La salida de Keir Starmer del número 10 de Downing Street, a menos de dos años de su victoria electoral, no es solo un episodio de la política doméstica británica. Para nosotros, en esta orilla del Atlántico, funciona como un espejo incómodo. Starmer llegó al poder con una mayoría aplastante en 2024 bajo la promesa de restaurar la seriedad institucional y el crecimiento económico tras años de caos conservador. Su fracaso prematuro demuestra que la estabilidad técnica y la corrección procedimental no son suficientes para blindar a un gobierno cuando la economía no responde y la percepción de seguridad se deteriora.
Desde Bucaramanga, donde las dinámicas regionales nos obligan a leer la política internacional con pragmatismo, la lección es clara: el centro institucionalista no sobrevive solo con la negación de los extremos. Requiere entregas concretas. En Colombia, donde la administración actual coquetea con narrativas que erosionan la confianza inversionista y la independencia judicial, el caso británico debería servir de advertencia tanto para el oficialismo como para una oposición que a veces confunde la crítica constructiva con la obstrucción sistemática.
La trampa de la gestión sin crecimiento
Starmer apostó por una ortodoxia fiscal rígida y una alineación atlantista predecible, elementos que desde “La Bitácora” hemos defendido reiteradamente como necesarios. Sin embargo, la austeridad sin una agenda de choque para la productividad generó un vacío de expectativas. Según datos del Office for National Statistics, el crecimiento del PIB británico se estancó en varios trimestres consecutivos durante su mandato, mientras la inflación de servicios persistía por encima de las metas del Banco de Inglaterra.

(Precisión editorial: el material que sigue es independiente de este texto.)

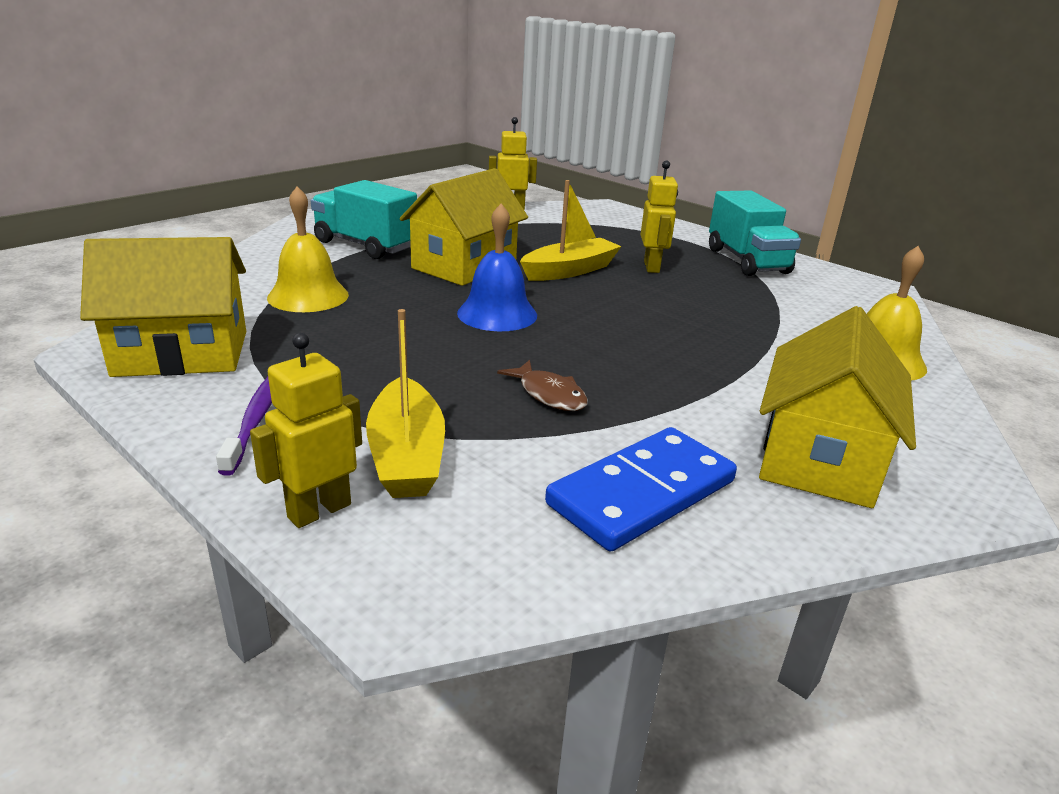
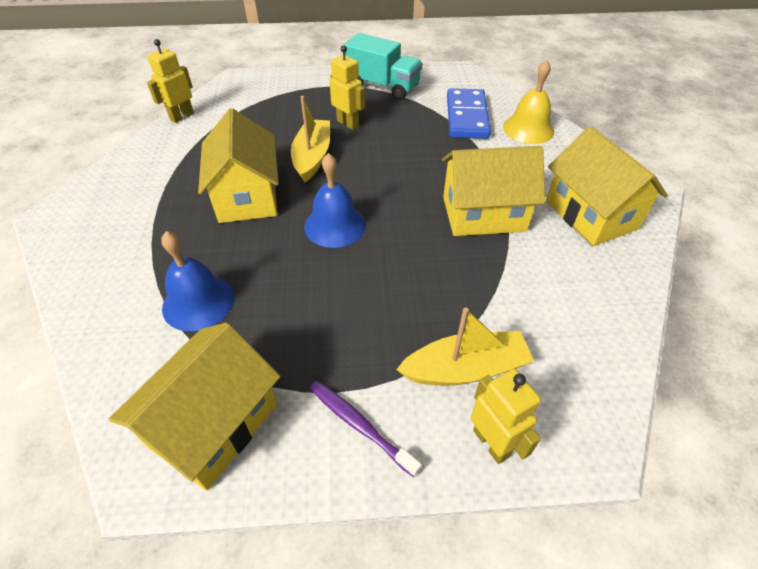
camera: 45 degrees left, 20 degrees up
yellow robot [250,333,362,528] -> yellow robot turned 150 degrees clockwise [471,369,541,464]
yellow bell [267,186,349,312] -> blue bell [161,231,234,331]
turquoise truck [311,180,417,259] -> none
yellow boat [366,309,445,498] -> yellow boat turned 45 degrees counterclockwise [396,307,534,386]
brown fish [497,360,588,411] -> none
blue domino [545,427,737,551] -> blue domino moved to [447,88,491,139]
none -> yellow house [442,146,545,236]

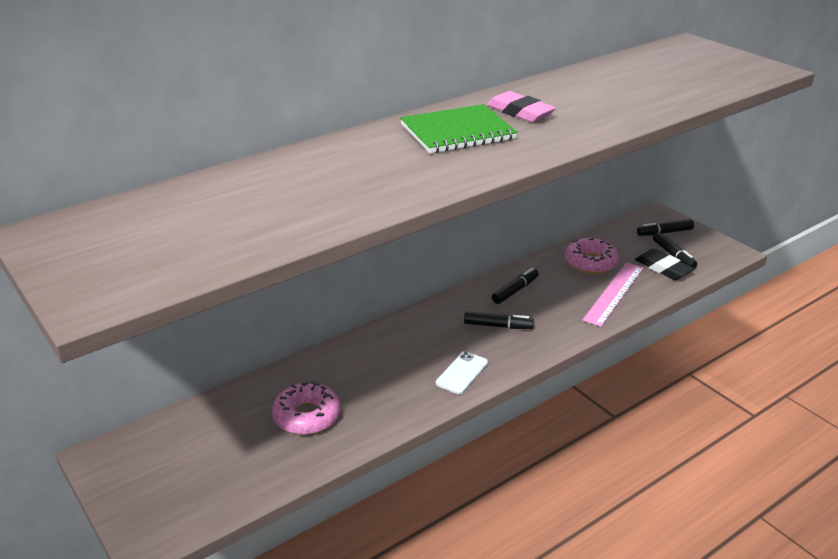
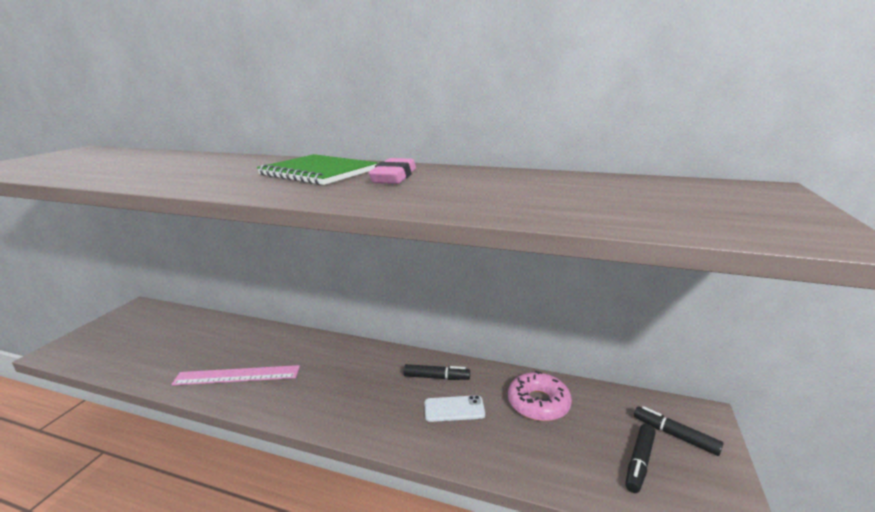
camera: 55 degrees right, 10 degrees down
pink donut [272,381,341,435] -> none
white phone [436,351,488,394] -> white phone moved to [424,395,485,422]
black marker [464,312,534,329] -> none
pink ruler [582,263,644,327] -> pink ruler moved to [171,365,300,385]
black eraser [635,249,694,280] -> none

Para Colombia, esto resuena con fuerza. Nuestra economía depende de la confianza y de los flujos de capital extranjero. Si un gobierno laborista en el Reino Unido, con acceso a mercados de capitales profundos y una moneda de reserva, no logró traducir la estabilidad macro en bienestar percibido, ¿qué podemos esperar de políticas que en nuestro contexto local desalientan la inversión privada o generan incertidumbre regulatoria? La lección para Bogotá es que la responsabilidad fiscal es condición necesaria pero no suficiente; se requiere una ofensiva de competitividad que hoy no vemos con claridad.
Seguridad y la erosión del contrato social
El segundo factor que aceleró la caída de Starmer fue la incapacidad para contener la crisis de orden público y migración. En un mundo donde la seguridad es el nuevo piso de la legitimidad democrática, la percepción de descontrol en las calles y en las fronteras fue letal. Esto no es un llamado al autoritarismo, sino a la eficacia del Estado de derecho. Cuando el ciudadano siente que las instituciones no garantizan su seguridad básica, busca alternativas fuera del sistema.
En la región andina, donde la seguridad es el principal activo o pasivo para el comercio y la integración, este punto es crítico. La cooperación con Londres y Washington depende de que seamos vistos como socios confiables en la gestión de amenazas transnacionales. Un Reino Unido ensimismado en sus crisis internas reduce su capacidad de proyección hacia Latinoamérica, justo cuando necesitamos diversificar nuestras alianzas más allá de la dependencia exclusiva de Estados Unidos. La inestabilidad británica abre un espacio que otros actores, menos comprometidos con el libre comercio y los derechos humanos, intentarán llenar.
Implicaciones para la relación bilateral
La transición en Westminster introduce incertidumbre en la continuidad de los acuerdos comerciales y de cooperación. El Reino Unido ha sido un defensor clave del ingreso de Colombia a la OCDE y un socio estratégico en energía y servicios financieros. Es probable que el próximo gobierno británico, sea cual sea su signo, priorice la agenda doméstica sobre la proyección exterior en el corto plazo.
Para la Cancillería y el sector exportador colombiano, la señal es de cautela. No podemos dar por sentada la relación atlántica. Debemos reforzar nuestros vínculos técnicos y comerciales con base en intereses mutuos concretos, no solo en afinidades ideológicas que, como demuestra el caso Starmer, pueden ser efímeras. La diplomacia económica colombiana debe prepararse para un interlocutor británico más introspectivo y exigente en reciprocidad.
El fin de la era Starmer nos recuerda que en política, como en los mercados, no hay primas de riesgo que se descuenten para siempre. La legitimidad se renueva diariamente con resultados. En Colombia, donde la polarización a menudo suplanta al debate técnico, ignorar esta lección británica sería un lujo que nuestra frágil institucionalidad no puede permitirse.